Examples of words that have surprising stemmed tokens are once, is, was, animal, able, something, this.
It is surprising because these words have common english suffixes that would normally appear at the end of verbs and such but they are part of the real root of the word. These are simply cases where stemming fails in capturing the root meaning of words.
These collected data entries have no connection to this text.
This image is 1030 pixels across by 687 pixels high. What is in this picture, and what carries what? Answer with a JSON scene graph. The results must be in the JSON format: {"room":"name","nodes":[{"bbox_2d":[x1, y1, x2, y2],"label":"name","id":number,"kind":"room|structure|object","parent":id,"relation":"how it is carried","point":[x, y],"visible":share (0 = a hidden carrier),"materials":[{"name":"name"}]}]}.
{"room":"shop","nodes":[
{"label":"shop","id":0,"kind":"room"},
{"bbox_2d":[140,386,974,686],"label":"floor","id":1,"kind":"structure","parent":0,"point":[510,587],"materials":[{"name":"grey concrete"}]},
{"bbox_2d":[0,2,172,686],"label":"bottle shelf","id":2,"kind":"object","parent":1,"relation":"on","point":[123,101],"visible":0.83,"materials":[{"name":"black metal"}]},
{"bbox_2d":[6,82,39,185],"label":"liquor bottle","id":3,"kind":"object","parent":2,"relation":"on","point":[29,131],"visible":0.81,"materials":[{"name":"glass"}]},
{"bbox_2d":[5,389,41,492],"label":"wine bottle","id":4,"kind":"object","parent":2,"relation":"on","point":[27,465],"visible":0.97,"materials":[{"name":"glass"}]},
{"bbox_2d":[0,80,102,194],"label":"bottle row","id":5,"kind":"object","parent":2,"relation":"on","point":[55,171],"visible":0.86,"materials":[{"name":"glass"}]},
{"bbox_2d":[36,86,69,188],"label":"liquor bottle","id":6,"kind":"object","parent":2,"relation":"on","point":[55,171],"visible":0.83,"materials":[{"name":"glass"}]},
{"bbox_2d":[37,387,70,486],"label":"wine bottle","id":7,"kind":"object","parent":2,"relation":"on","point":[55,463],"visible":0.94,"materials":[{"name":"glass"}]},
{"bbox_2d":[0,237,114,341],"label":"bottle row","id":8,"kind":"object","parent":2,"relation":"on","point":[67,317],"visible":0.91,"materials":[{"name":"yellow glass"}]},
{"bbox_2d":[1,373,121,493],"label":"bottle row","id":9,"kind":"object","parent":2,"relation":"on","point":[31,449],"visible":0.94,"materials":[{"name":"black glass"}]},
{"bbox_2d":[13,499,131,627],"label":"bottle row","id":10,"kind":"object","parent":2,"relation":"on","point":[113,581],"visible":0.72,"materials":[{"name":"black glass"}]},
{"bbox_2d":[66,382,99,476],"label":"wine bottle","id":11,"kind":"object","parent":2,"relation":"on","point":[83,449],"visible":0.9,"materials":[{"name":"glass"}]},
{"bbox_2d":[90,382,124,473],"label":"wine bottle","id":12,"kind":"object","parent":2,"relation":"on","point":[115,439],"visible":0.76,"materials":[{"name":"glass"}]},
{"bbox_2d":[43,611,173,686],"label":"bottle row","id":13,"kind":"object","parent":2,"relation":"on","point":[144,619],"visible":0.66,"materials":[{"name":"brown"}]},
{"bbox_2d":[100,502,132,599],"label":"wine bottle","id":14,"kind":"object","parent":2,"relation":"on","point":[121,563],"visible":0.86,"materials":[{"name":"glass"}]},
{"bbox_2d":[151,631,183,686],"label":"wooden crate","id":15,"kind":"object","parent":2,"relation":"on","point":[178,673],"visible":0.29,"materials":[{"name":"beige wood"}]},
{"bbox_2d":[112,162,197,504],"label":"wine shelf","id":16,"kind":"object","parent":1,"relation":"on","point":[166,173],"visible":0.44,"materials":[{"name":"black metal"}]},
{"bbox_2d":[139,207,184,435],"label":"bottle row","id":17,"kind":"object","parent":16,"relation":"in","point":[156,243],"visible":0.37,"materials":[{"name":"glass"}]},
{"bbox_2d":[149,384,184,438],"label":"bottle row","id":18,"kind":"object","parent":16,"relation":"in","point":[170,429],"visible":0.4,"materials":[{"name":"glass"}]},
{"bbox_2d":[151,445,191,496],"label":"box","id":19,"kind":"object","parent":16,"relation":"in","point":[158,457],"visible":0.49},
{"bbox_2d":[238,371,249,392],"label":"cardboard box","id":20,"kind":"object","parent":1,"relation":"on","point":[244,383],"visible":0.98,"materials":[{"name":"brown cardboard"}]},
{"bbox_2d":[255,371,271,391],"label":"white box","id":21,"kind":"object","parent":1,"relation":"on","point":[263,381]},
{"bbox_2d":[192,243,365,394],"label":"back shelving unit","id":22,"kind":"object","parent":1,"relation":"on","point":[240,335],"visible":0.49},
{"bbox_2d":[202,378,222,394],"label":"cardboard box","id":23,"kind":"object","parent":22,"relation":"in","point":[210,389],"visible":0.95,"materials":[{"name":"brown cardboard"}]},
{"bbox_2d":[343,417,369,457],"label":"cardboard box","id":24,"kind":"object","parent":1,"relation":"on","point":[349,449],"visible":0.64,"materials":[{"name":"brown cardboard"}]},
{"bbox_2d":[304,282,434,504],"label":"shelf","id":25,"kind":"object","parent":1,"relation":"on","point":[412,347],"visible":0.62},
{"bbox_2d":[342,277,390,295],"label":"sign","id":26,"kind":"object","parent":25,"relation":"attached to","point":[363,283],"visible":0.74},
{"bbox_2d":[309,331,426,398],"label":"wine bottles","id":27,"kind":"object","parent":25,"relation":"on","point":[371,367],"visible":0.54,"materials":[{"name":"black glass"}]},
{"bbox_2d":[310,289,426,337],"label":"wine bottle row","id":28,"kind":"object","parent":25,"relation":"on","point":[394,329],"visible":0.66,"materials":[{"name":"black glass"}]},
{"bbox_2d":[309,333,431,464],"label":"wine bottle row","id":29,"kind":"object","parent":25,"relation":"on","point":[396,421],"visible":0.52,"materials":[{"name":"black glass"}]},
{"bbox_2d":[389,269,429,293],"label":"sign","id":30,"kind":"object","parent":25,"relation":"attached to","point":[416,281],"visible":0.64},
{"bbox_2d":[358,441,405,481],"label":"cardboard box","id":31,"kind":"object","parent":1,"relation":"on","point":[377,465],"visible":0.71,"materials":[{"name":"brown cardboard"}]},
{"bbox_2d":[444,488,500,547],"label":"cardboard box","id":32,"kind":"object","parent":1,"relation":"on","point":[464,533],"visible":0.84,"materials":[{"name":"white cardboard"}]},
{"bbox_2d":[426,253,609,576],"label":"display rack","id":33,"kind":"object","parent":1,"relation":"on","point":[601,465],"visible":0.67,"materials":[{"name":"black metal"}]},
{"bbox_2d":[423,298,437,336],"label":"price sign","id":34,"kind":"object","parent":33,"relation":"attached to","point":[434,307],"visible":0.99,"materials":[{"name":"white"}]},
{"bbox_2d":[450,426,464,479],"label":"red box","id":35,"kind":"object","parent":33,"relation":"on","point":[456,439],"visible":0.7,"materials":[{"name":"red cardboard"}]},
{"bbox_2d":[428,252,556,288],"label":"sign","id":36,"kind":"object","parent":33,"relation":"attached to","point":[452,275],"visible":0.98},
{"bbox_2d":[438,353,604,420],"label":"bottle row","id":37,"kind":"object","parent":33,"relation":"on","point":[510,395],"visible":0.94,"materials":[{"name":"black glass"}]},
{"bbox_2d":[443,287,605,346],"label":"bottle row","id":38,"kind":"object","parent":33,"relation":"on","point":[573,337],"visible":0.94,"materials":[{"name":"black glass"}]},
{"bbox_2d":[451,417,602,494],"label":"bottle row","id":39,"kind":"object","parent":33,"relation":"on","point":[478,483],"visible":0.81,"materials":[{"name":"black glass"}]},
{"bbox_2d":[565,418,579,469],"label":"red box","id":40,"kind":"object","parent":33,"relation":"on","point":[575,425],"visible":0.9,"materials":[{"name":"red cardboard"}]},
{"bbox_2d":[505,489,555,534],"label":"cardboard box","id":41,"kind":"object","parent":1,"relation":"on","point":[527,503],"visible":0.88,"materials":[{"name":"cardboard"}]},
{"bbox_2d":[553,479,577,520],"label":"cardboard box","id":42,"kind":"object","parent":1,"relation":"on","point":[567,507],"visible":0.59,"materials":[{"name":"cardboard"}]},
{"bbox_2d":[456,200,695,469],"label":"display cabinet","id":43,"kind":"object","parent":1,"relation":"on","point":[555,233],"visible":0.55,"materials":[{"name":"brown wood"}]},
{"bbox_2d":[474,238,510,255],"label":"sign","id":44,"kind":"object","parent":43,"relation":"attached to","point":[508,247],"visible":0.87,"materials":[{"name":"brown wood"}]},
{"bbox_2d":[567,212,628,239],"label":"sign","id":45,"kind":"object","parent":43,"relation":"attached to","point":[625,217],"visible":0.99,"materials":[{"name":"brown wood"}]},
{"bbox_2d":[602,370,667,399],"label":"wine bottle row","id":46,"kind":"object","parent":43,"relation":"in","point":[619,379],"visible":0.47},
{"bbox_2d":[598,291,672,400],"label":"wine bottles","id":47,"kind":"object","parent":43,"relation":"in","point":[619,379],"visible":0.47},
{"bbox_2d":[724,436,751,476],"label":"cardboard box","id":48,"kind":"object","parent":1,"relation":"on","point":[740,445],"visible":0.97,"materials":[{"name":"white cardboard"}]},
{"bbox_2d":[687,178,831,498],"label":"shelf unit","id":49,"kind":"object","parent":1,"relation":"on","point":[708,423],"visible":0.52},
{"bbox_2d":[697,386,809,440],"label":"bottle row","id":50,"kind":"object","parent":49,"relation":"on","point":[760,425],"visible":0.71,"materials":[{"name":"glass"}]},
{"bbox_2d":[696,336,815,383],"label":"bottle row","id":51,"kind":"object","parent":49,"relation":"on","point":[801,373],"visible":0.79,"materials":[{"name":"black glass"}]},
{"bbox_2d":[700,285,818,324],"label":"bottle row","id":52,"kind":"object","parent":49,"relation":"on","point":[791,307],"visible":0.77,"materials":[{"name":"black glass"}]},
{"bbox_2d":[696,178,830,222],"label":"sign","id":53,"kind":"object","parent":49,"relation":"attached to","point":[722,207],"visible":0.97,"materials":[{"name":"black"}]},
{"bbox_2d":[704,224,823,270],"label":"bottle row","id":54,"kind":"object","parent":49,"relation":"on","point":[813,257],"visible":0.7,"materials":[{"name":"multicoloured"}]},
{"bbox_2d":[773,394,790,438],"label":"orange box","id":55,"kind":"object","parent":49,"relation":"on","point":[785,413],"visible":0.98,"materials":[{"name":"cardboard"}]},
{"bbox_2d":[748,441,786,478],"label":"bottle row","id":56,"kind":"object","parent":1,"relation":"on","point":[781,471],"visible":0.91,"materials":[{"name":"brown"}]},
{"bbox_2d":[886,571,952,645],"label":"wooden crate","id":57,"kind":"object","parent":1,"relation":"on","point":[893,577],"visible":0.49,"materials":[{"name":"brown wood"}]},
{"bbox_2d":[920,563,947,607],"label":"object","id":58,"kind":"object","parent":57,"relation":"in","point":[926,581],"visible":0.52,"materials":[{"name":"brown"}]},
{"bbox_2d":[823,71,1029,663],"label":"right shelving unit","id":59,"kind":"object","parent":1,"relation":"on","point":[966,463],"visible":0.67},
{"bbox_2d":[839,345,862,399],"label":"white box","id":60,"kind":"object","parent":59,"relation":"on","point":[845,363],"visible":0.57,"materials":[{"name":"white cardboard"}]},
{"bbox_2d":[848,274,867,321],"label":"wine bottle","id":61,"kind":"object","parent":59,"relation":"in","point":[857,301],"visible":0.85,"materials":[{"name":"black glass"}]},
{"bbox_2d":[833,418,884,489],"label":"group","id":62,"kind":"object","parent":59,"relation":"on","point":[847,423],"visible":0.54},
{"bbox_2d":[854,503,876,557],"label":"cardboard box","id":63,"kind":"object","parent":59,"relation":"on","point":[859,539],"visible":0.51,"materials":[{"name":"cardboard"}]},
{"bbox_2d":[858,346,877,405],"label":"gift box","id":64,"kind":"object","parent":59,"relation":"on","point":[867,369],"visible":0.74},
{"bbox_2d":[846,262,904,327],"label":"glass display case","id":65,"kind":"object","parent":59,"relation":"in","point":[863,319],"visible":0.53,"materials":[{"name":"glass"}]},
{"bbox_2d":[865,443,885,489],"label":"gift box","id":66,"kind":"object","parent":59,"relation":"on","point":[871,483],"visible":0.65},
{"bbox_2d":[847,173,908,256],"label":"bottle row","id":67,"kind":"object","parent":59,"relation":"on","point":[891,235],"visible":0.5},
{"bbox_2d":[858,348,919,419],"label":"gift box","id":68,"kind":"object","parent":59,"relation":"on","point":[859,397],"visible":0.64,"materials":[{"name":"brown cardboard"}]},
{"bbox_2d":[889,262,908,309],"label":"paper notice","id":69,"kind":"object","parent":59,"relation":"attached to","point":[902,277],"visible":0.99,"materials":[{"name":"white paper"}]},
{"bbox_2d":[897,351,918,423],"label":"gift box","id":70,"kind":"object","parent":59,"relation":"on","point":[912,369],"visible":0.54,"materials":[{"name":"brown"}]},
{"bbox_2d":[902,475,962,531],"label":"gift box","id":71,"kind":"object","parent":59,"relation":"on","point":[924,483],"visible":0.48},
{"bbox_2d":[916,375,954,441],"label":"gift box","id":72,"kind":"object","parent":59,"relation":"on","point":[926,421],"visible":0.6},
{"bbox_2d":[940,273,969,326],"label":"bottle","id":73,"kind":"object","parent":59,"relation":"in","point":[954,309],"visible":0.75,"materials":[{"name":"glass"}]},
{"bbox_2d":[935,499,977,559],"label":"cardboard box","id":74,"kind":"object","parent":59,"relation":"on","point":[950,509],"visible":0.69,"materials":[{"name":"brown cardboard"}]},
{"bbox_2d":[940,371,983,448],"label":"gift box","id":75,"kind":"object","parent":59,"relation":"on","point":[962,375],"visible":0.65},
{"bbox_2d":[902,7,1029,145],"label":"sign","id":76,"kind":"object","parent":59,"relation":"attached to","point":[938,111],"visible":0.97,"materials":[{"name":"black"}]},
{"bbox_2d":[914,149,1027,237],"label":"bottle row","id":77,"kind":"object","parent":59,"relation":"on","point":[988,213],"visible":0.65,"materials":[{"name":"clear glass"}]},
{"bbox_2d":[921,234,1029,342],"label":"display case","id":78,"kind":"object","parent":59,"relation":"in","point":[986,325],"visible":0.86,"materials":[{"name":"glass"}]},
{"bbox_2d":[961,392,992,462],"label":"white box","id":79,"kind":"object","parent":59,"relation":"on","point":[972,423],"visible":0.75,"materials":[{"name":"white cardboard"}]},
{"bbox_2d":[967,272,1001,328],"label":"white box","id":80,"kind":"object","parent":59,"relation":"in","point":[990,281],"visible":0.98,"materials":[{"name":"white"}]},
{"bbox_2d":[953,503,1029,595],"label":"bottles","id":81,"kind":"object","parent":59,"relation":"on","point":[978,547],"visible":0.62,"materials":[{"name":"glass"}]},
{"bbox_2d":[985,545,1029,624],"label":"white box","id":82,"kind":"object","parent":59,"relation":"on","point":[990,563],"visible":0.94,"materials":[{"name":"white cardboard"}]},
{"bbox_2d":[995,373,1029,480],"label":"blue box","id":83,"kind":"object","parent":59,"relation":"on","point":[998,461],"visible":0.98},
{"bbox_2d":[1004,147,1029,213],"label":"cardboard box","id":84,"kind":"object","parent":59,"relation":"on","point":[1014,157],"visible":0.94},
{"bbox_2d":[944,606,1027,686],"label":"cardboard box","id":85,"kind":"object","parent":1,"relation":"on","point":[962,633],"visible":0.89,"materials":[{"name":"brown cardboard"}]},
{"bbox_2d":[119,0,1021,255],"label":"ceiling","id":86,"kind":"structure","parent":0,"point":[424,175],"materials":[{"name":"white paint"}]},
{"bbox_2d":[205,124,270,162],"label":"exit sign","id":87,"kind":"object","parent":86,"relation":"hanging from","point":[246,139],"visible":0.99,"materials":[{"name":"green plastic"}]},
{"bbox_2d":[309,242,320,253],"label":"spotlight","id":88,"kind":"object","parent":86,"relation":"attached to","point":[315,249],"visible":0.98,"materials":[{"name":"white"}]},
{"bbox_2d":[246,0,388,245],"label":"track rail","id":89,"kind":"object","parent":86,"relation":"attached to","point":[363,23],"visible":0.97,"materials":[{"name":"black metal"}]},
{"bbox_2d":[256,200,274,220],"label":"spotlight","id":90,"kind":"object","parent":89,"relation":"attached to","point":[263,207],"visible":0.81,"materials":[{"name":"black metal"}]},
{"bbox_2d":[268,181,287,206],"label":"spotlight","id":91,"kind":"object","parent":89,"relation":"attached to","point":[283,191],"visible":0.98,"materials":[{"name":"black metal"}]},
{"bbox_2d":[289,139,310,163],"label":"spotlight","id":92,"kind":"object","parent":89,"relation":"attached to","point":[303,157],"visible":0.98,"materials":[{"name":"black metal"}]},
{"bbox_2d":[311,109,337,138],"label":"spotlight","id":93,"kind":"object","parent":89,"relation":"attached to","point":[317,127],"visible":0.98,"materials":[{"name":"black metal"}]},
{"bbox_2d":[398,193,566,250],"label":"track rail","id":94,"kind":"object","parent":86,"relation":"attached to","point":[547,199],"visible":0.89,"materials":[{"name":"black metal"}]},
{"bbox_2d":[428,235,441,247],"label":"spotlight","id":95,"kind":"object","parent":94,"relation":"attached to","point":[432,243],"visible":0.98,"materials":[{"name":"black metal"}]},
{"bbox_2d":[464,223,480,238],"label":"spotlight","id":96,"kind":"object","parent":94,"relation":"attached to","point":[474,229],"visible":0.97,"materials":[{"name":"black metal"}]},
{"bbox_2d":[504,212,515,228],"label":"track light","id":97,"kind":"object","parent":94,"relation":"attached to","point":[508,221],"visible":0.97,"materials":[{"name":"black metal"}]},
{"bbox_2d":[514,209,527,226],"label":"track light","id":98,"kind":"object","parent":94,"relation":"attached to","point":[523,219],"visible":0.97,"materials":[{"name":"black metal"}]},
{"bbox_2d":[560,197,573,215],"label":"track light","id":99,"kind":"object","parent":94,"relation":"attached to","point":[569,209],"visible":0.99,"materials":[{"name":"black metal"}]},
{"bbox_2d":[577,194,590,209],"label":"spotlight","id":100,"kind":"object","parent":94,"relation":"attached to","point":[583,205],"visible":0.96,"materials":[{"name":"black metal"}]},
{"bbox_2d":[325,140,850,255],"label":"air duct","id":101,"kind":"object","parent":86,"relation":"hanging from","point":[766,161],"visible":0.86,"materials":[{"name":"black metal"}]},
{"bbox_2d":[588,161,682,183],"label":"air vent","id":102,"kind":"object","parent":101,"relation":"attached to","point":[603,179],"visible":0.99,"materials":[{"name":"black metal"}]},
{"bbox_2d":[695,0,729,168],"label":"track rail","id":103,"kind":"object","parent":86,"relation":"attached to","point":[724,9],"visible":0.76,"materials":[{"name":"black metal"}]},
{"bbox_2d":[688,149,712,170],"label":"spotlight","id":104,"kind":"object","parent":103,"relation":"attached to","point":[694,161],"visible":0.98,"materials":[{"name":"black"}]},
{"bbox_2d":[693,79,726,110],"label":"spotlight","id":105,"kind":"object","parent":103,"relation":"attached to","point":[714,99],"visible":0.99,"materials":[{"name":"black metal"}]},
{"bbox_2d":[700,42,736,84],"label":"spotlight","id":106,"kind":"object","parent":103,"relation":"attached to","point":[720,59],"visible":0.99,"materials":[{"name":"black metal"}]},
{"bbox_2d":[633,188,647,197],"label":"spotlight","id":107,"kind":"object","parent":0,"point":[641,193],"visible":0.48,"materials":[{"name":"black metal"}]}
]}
Now let's try writing our own stemmer. Write a function which takes in a token and returns its stem, by removing common English suffixes (e.g. remove the suffix -ed as in *listened* -> *listen*). Try to handle as many suffixes as you can think of. Then use this custom stemmer to convert the given text to an array of lowercase tokens.

In [7]:
def suffix_word(my_word, suf_list):
    for my_suf in suf_list:
        suf_len = len(my_suf)
        if my_word[-suf_len:] == my_suf:
            return my_word[0:-len(my_suf)].lower()
    return my_word.lower()
        
def stem_text(my_text):
    my_words = re.findall(r"[\w']+|[.,!?;:-]", my_text)
    my_suffixes = ['ed', 'es', 'ing', 'e', 's', 'ent', 'al', 'ion', 'y']
    
    return [suffix_word(word, my_suffixes) for word in my_words]

In [8]:
stem_text(text)

['onc',
 'when',
 'i',
 'wa',
 'six',
 'year',
 'old',
 'i',
 'saw',
 'a',
 'magnific',
 'pictur',
 'in',
 'a',
 'book',
 ',',
 'call',
 'tru',
 'stori',
 'from',
 'natur',
 ',',
 'about',
 'th',
 'primev',
 'forest',
 '.',
 'it',
 'wa',
 'a',
 'pictur',
 'of',
 'a',
 'boa',
 'constrictor',
 'in',
 'th',
 'act',
 'of',
 'swallow',
 'an',
 'anim',
 '.',
 'her',
 'i',
 'a',
 'cop',
 'of',
 'th',
 'draw',
 '.',
 'boa',
 'in',
 'th',
 'book',
 'it',
 'said',
 ':',
 'boa',
 'constrictor',
 'swallow',
 'their',
 'pre',
 'whol',
 ',',
 'without',
 'chew',
 'it',
 '.',
 'after',
 'that',
 'the',
 'ar',
 'not',
 'abl',
 'to',
 'mov',
 ',',
 'and',
 'the',
 'sleep',
 'through',
 'th',
 'six',
 'month',
 'that',
 'the',
 'ne',
 'for',
 'digest',
 '.',
 'i',
 'ponder',
 'deepl',
 ',',
 'then',
 ',',
 'over',
 'th',
 'adventur',
 'of',
 'th',
 'jungl',
 '.',
 'and',
 'after',
 'som',
 'work',
 'with',
 'a',
 'color',
 'pencil',
 'i',
 'succeed',
 'in',
 'mak',
 'm',
 'first',
 'draw',
 '.',
 'm',
 

**Questions:**
  4. What are some examples where  your stemmer on the text differs from the PorterStemmer?
  5. Can you explain why the differences occur?
  
**Bonus**: Use NLTK's WordNetLemmatizer to get an array of lemmatized tokens. Where does it differ from the stemmers' outputs? Why?
 

4.
There are many examples where my stemmer differs. "true", "deepli", "making" for example. For true, my stemmer removes the "e" at the end while their stemmer keeps it. deeply becomes deepli in their stemmer and in mine it becomes deepl and making for them is make and for me is mak.

5.
The differences occur because their stemmer is a lot more complex. it recognizes the roots of words better so it has many exceptions while my stemmer is much simpler. it just removes suffixes without considering which word it is.